Settlement Set-Off in Vicarious Liability Situations
Submitted by Bryan McLaughlin on 03 Mar, 2021
Oftentimes, defense counsel is retained to represent both a defendant driver and the owner of the vehicle who has been sued solely under a theory of vicarious liability. In these matters, it is not uncommon for a Plaintiff to serve either: 1) a Proposal for Settlement to only one of the two defendants, or 2) to split proposals for settlement between the two defendants in a fashion where Plaintiff will prevail on at least one of the Proposals, but together they are above an amount at which the case would be reasonably evaluated.

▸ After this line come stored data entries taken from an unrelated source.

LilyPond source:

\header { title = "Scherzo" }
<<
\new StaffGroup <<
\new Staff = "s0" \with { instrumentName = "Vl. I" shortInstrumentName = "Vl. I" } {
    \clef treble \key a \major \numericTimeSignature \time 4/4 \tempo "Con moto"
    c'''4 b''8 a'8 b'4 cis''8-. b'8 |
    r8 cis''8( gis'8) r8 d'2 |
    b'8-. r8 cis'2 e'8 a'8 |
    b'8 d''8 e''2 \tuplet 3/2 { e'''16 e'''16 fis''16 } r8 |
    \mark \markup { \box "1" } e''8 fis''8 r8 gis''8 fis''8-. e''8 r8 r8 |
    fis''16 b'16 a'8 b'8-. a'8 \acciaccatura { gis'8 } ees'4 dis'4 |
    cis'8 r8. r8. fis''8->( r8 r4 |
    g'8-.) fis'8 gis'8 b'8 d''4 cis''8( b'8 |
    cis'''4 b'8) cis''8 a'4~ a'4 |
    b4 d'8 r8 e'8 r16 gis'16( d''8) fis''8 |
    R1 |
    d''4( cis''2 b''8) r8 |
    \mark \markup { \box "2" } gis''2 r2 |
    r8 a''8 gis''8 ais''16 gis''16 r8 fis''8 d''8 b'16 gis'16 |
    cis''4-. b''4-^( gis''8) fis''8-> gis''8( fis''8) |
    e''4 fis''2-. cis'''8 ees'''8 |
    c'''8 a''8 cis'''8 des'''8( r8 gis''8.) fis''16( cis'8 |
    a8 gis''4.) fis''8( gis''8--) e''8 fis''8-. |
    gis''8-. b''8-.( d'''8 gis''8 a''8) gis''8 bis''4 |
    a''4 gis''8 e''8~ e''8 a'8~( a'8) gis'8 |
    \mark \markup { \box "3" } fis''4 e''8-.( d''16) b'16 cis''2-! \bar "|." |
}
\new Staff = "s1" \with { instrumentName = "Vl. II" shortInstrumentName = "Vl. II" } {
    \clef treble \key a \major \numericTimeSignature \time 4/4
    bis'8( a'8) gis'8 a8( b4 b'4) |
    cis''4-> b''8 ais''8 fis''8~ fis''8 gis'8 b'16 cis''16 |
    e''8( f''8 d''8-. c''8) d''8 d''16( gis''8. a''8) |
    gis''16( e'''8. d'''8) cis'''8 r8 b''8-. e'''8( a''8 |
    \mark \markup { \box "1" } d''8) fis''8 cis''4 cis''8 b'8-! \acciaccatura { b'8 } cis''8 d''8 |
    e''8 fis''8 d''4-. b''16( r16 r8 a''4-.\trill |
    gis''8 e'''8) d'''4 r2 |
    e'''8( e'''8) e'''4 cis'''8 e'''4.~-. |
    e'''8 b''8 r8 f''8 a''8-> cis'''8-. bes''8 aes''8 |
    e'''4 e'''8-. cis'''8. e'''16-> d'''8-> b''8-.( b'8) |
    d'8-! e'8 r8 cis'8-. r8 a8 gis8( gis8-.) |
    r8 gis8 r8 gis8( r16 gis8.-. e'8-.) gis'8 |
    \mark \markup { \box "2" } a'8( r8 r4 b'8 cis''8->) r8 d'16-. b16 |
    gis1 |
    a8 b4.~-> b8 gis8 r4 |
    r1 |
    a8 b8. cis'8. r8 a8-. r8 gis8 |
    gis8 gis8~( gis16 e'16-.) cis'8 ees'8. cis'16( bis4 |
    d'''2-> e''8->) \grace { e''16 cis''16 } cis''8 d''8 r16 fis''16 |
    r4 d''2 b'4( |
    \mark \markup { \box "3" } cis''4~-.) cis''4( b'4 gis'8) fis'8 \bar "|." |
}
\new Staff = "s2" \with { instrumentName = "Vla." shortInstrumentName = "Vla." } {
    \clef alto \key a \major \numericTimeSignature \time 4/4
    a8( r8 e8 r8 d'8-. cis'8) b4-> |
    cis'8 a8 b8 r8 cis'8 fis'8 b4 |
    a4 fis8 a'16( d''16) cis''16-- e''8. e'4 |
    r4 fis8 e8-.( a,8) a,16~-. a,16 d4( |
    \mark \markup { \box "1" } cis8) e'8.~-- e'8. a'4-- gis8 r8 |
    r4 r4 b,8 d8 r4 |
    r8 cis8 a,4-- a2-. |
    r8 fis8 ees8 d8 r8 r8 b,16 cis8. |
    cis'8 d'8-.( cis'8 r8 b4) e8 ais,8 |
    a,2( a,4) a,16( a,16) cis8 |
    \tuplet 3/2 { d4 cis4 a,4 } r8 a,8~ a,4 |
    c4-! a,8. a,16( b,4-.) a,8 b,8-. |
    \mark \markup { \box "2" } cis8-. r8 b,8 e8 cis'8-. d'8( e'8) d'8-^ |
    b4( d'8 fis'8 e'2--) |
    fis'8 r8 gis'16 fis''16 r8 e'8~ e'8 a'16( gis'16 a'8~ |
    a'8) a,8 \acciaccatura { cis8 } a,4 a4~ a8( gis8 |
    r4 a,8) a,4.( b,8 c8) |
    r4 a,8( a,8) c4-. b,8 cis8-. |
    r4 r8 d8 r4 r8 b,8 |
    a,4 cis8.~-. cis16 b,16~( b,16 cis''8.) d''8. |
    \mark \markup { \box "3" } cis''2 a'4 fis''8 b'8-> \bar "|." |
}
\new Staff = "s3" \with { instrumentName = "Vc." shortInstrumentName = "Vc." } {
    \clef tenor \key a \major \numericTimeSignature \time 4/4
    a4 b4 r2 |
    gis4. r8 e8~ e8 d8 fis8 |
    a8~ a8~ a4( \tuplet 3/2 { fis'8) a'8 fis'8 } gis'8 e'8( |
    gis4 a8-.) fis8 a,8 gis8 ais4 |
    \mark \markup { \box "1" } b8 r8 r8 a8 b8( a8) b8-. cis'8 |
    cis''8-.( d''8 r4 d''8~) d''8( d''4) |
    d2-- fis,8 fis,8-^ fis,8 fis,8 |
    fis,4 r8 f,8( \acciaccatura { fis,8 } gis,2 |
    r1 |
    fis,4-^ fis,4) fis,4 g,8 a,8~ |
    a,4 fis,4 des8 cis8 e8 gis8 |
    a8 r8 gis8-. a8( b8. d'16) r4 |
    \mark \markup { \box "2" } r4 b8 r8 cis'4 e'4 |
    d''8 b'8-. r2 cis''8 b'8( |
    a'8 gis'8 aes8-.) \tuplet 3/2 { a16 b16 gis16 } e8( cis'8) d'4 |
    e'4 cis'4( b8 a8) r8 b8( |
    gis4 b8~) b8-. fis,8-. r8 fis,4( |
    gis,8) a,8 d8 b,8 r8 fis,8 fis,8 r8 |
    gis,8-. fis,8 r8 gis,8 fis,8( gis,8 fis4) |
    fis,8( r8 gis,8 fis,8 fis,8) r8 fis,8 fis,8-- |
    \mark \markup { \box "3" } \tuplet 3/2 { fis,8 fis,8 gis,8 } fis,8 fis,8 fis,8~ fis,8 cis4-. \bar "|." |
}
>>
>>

Such tactics are meant to try to discourage acceptance of the proposals due to the understanding that acceptance of one of the proposals (although it individually may be reasonable) will not end the litigation against the other defendant. When situations like this occur, it is important to realize that when one of the parties is alleged to only be vicariously liable, the settlement can be set-off against an eventual judgment against the other. See J.R. Brooks & Son, Inc. v. Quiroz, 707 So. 2d 861, 863 (Fla. 3d DCA 1998) (“Where an individual’s liability is solely vicarious, a plaintiff is entitled to only one satisfaction for the same loss and, thus, damages for which the nonsettling defendant is ultimately responsible must be reduced pro tanto by the amount obtained from any settlement previously entered into between the injured party and the person who actually committed the negligent act. Hence, if the defendants’ responsibility for the [injury] were found to rest solely upon the theory of vicarious liability, they would be entitled to reduce the damages awarded by the jury against them by the amount of the settlement.”) See also Grobman v. Posey, 863 So. 2d 1230 (Fla. 4th DCA 2003); Fla. Stat. § 46.015; and Fla. Stat. § 768.041.
For example: A Plaintiff has served two separate $100,000 Proposals for Settlement to a driver and owner in a case that has a settlement value of $150,000. If the owner accepts the Proposal for Settlement and the jury returns a verdict against the driver for $150,000, the driver will be able to reduce the award to $50,000 based on the settlement by the owner. Thus, after the reduction, the driver will not be subject to pay the Plaintiff’s attorneys fees.